Written task: Extend the history of the Friends of Allen Park below, starting right after its final sentence.

The Friends of Allen Park community group emerged as a result of a crisis. Early December 1993, 5 residents adjoining the walkway/ cycleway (between Wood Street bend and Sayer Street) received a letter from the council giving preliminary notice about a proposed development of the site.
A week later a councillor showed plans of 2 different concepts to these people. A public meeting was called on the 13th December, with 44 people attending (and 10 apologies). On the 22nd December, a petition was signed on the walkway, requesting that the council did not proceed any further until a special electors meeting was held.
The meeting was held on 24th January 1994 and 50 people attended. Submissions to preserve the walkway were received.
At this point a residents’ consultative committee was formed, which then became the Friends of Allen Park (FOAP). The purpose of the group was to establish a community view of the use of public land in the Allen Park vicinity, and to promote genuine consultation about current land use and issues between the community and the council. The FOAP sought amendment to the Town Planning Scheme as the use of the walkway was so apparent that it ought to have been included into the Parks and Recreation Reserve, and not to be developed as a “retirement village” for the over 55’s.
Although the Sayer Street site was designated in 1977 as a crown grant for the purpose of homes for the aged, it had not been used for that purpose within a reasonable time frame. This scheme did not meet the criteria.
Over the next 10 months the FOAP and council were at loggerheads. Dissatisfaction with council over its intent to proceed with the proposed $14.5 million development, regardless of community concern, the FOAP grew in numbers. It also became apparent that a few Councillors had a vested interest in the project, and that a deal had been made – a management agency had been appointed without going through the tender process. This led to a meeting with Paul Omodei, the Minister for Local Government to express concern that all aspects of the process were dubious. The Minister later requested the council needed majority approval of ratepayers (citywide) to go ahead with plans for development. A solicitor was engaged by some locals to investigate and expose the flawed administration by the council. On the 22nd December 1994, a Supreme Court injunction was granted against council preventing an agreement on the management of the village taking place.

Data lines:
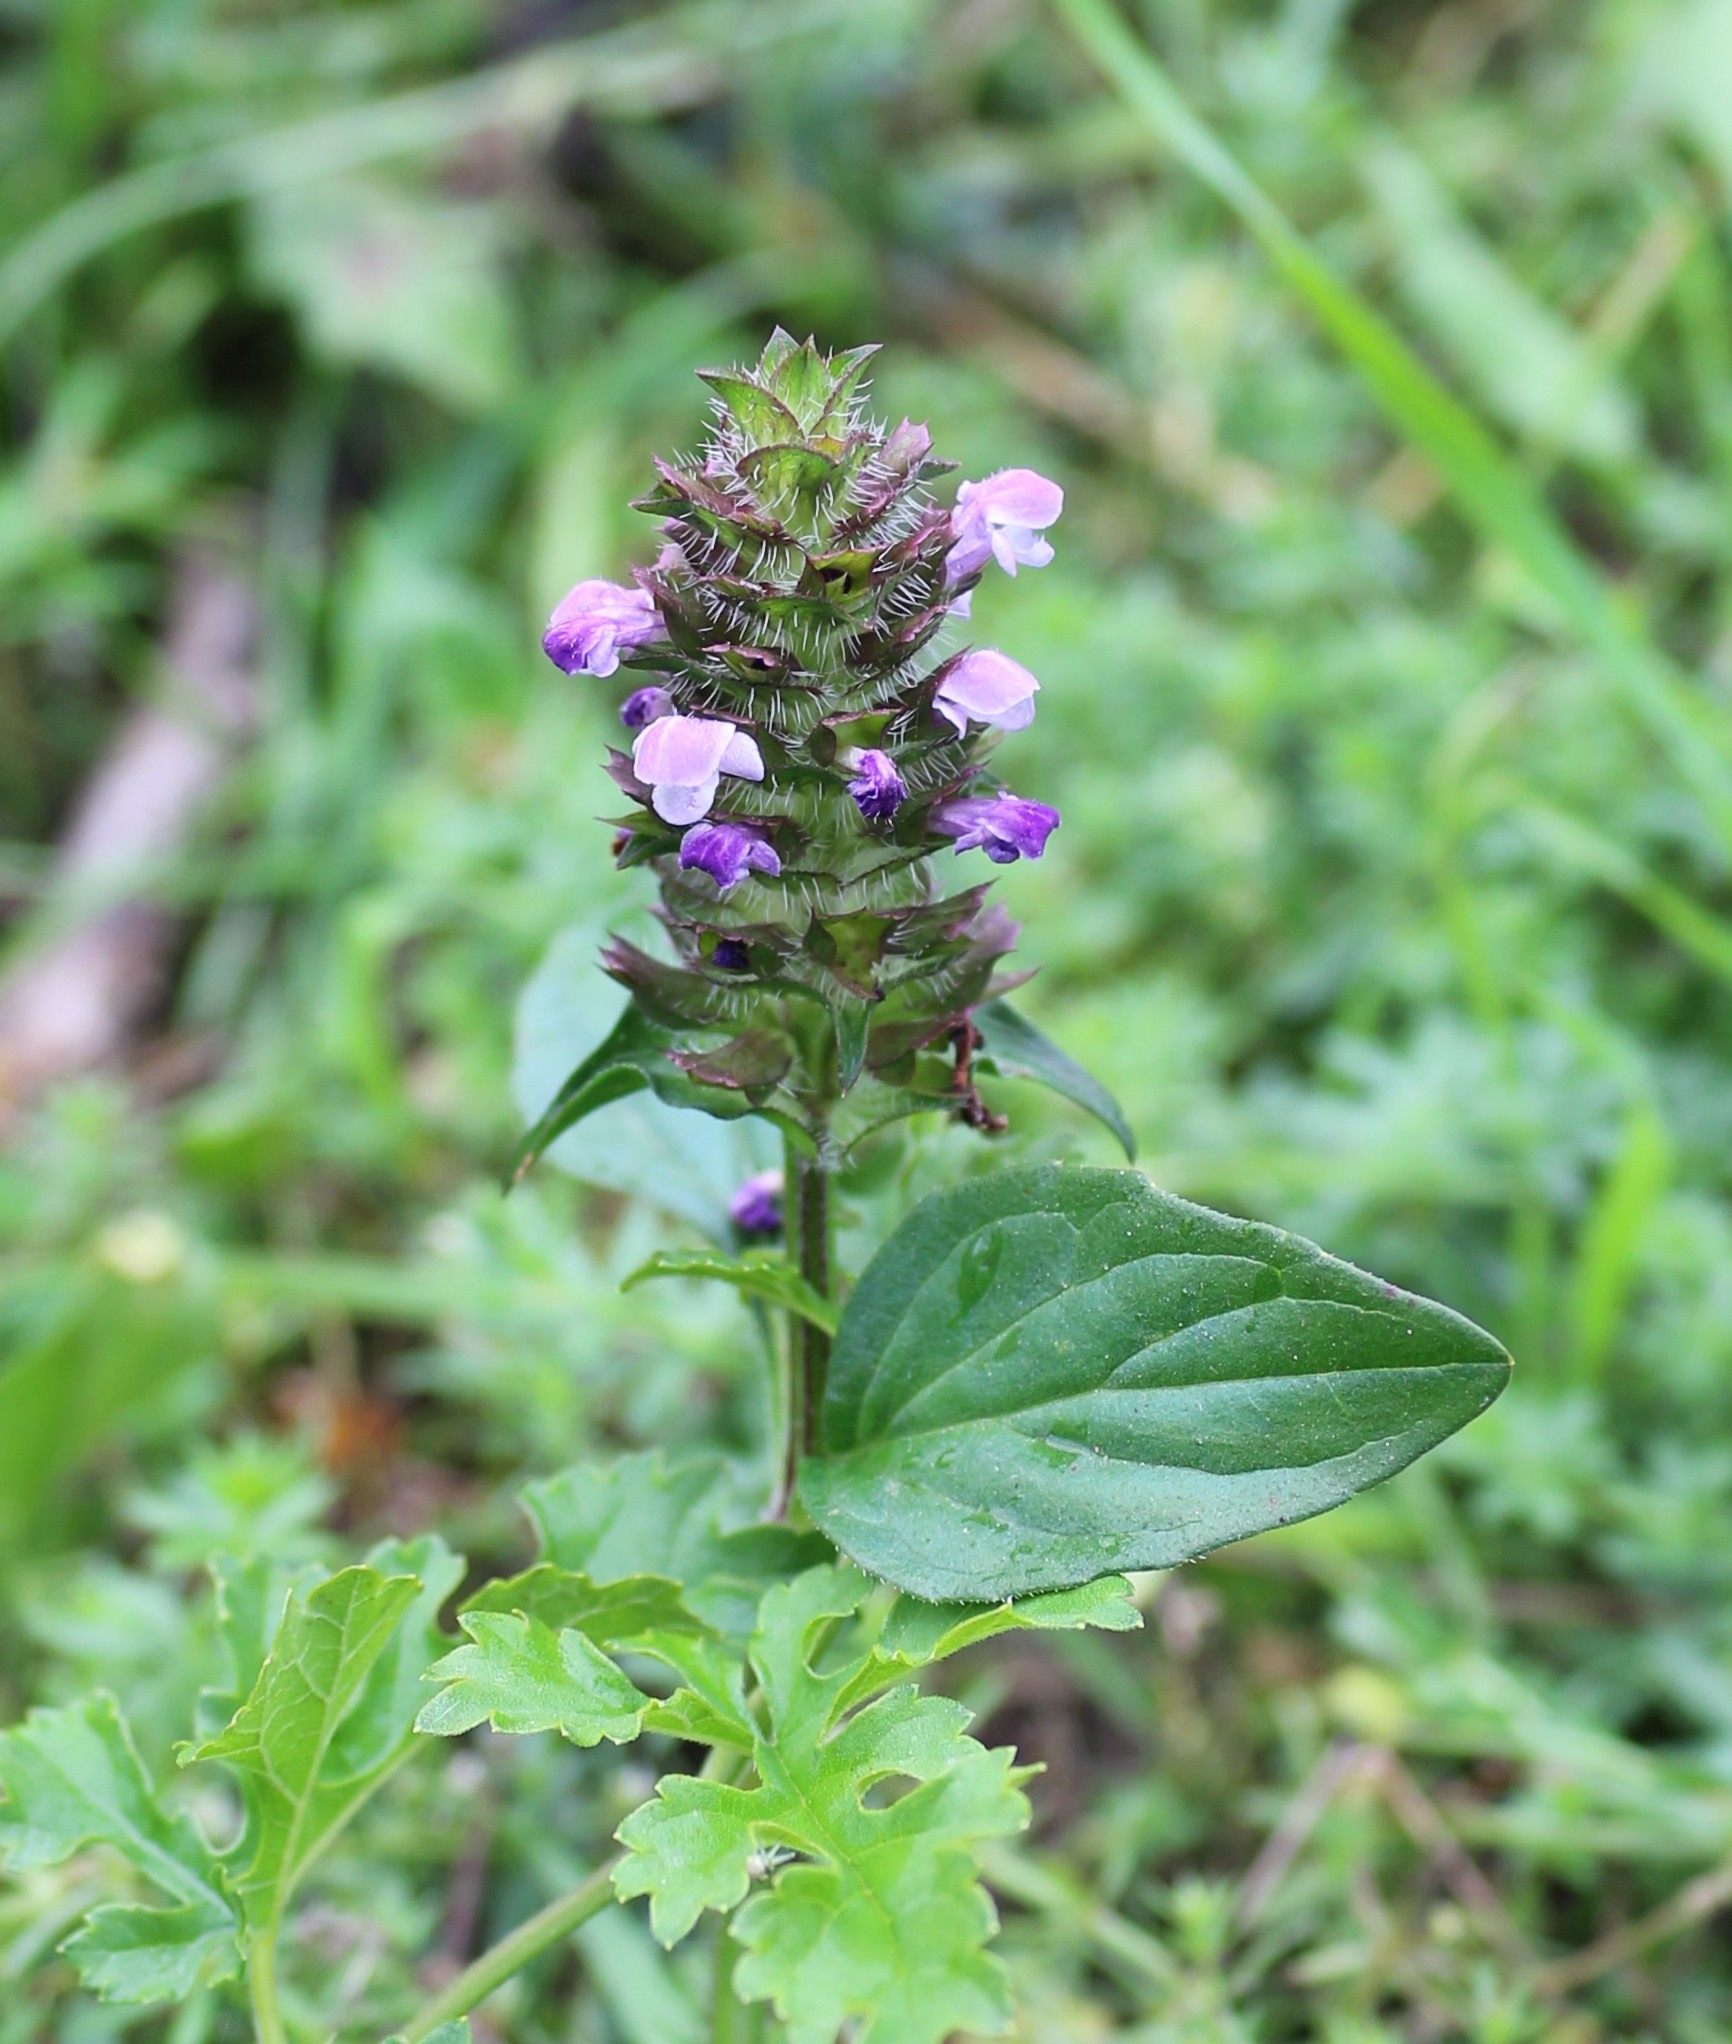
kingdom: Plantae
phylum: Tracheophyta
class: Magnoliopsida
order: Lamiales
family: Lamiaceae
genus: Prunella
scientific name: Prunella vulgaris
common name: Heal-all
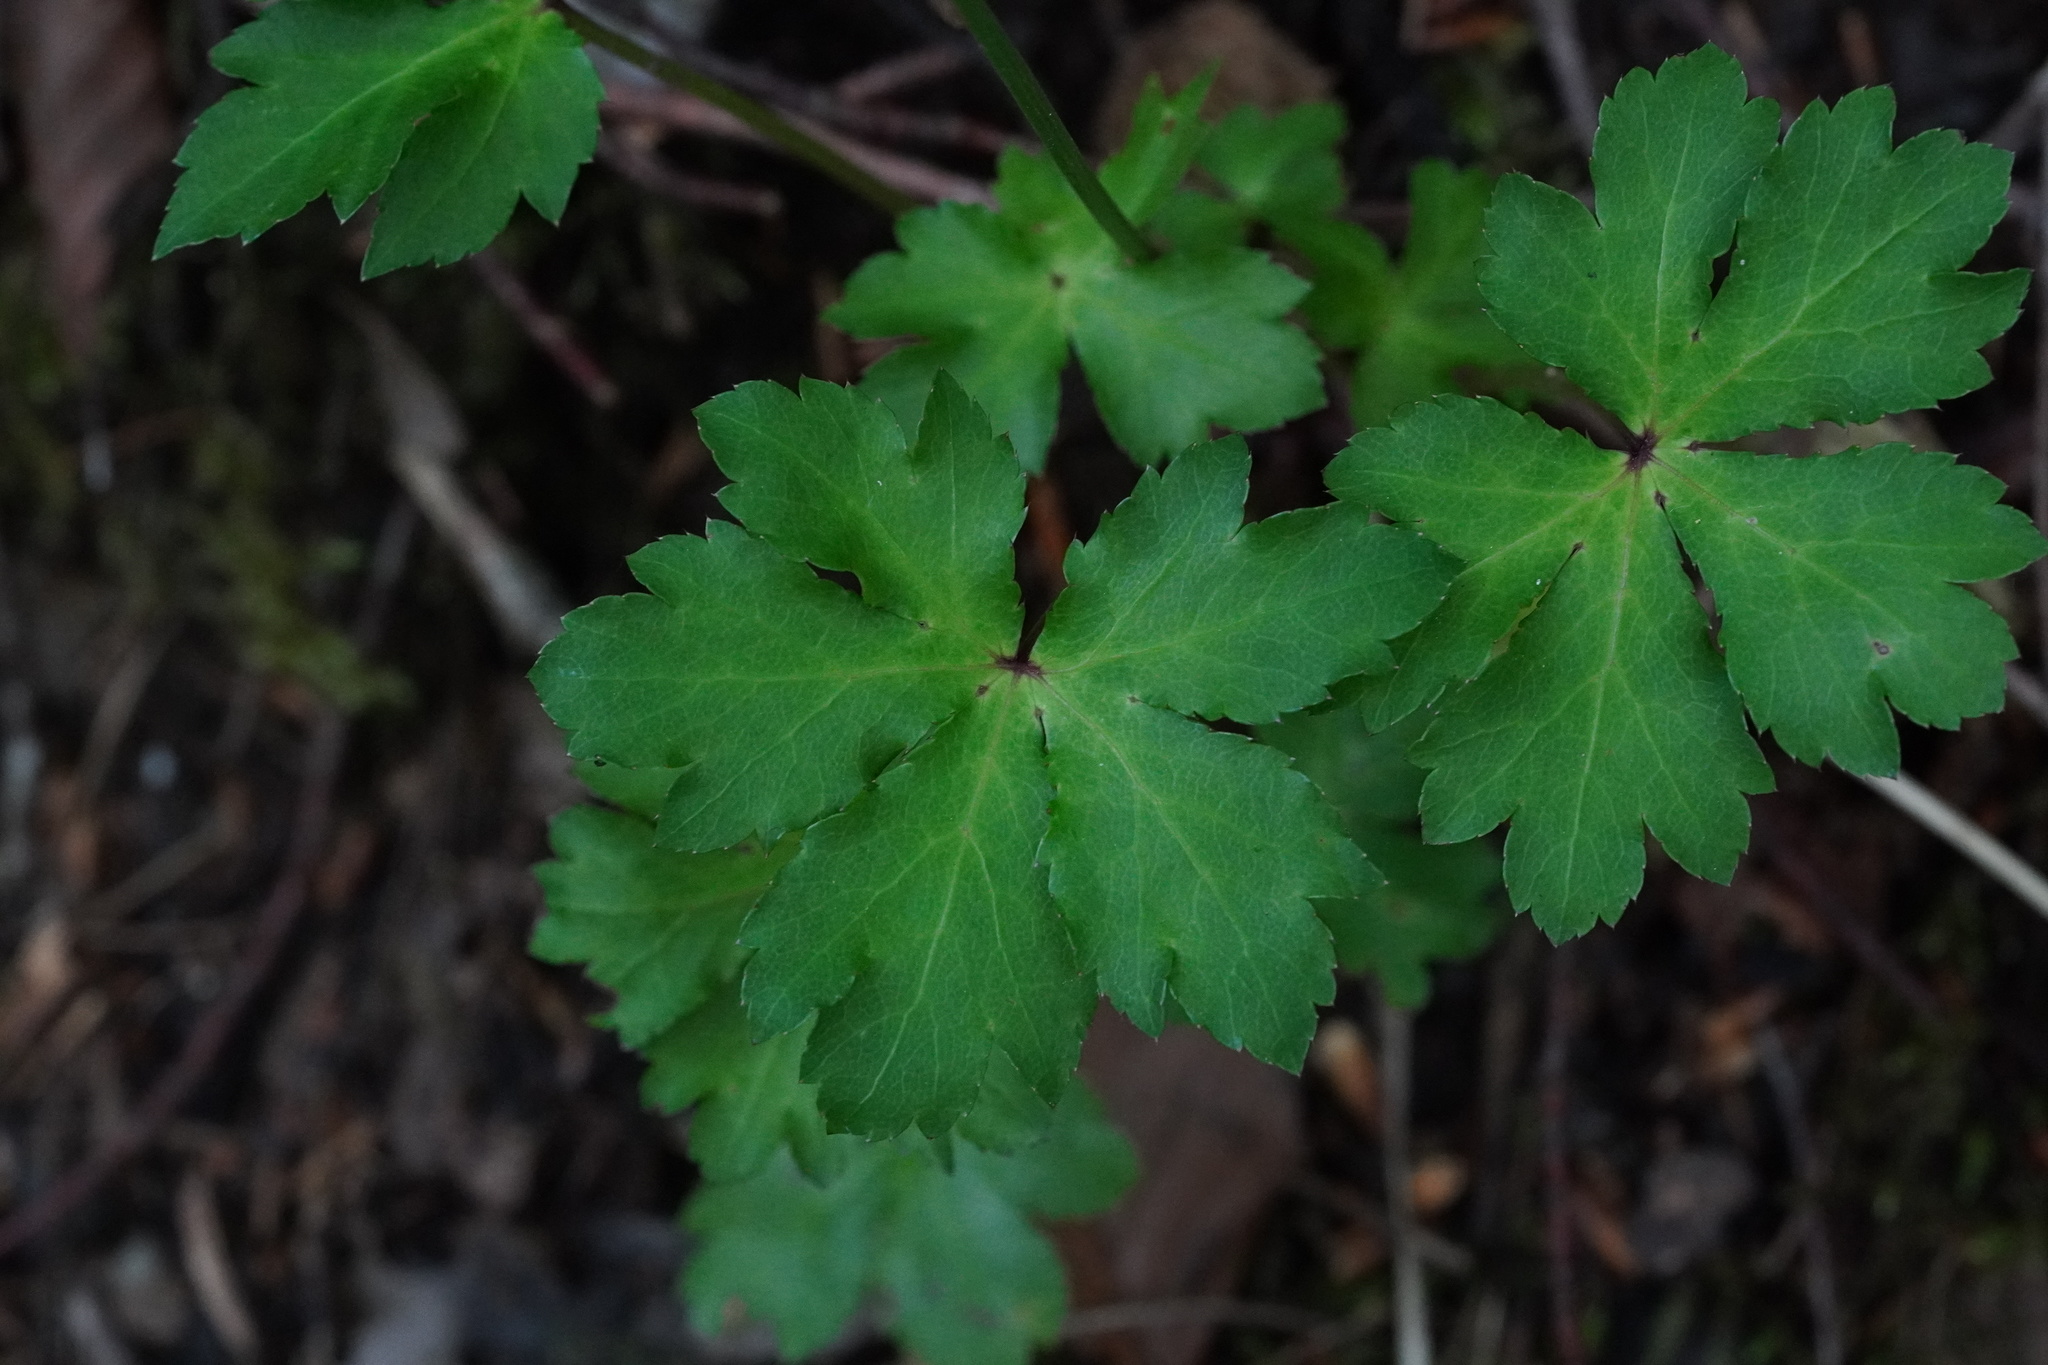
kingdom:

Result below:
On the 23rd December, the FOAP overturned the sign on the walkway. The saga came to an end when on the 27th March 1995, Nedlands Council, by then under enormous scrutiny, collapsed due to the resignation of 7 Councillors. The Minister then appointed as an interim measure an Administrator, John Gilfellon, to undertake the duties of Council. On election of the new Council the project was thrown out. Since then the walkway has been rezoned as recreational.
In the meantime the FOAP has flourished and accomplished extensive bush regeneration work in the different sectors of Allen Park north and south of Sayer Street. Bushland activities became more formalised, and managed by what later became the FOAPBG Inc (Friends of Allen Park Bushland Group). A Management Plan was adopted in 1996 and a proportion of Allen Park was included in the National Trust of Australia (WA) List of Classified Places.